O indivíduo autônomo e explorador (leia-se desbravador) de suas terras, o único explorador possível, por ser seu legítimo dono, torna-se vítima de um sistema que explora (no sentido maquiavélico da palavra), terras alheias. Fonte das injustiças clássicas. Esse conceito de injustiça passa a ser assimilado quando se instaura em nossas terras com a chegada dos “civilizados” portugueses. Como os bárbaros saberiam o que isso significava se nem a ideia de urbano, suburbano, fronteiriço e continental tinham ouvido falar? A malandragem veio na caravana da nobreza. A pureza é que sempre esteve do lado de cá.

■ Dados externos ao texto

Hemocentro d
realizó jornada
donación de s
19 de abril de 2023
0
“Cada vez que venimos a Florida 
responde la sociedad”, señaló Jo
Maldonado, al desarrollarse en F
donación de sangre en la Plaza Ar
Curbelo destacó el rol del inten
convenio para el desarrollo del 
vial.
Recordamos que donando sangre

Para Silviano Santiago, esse sujeito canibal de hoje tem um aspecto mais astuto, vivido, não tem a mesma pureza que seus ancestrais a.C (antes de Cabral) tinham, por ler suas terras sendo sucateadas, riquezas comercializadas enriquecendo a dita “matriz”, sua gênese sendo estupidamente liquidada, a descrição romântica dos heróis literariamente condicionada a traços europeizados, toda a origem sendo subvertida por um rumo civilizatório que vai sendo moldado e imposto por eles... fizeram de nós um simulacro, para nos lembrar de quem queriam que fôssemos parte, sendo que o Brasil nunca foi parte, é matriz de si.
Uma terra tão extensa e múltipla nunca devia ter sido vista, nem sequer por um segundo da história, como uma espécie de cópia tutelada por outros povos que se julgavam (ou ainda se julgam) superiores.
Como um país europeu com a sua extensão territorial equivalente, aproximadamente, só a um dos estados brasileiros (Pernambuco com 98.311 km² / Portugal 92.212 km²) pôde ter cogitado alguma vez que conseguiria domar um solo tão vasto como o nosso? O Brasil sempre foi um formidável colosso, atroz, prestes a devorá-los; e, ainda sim, continuaria um tanto faminto.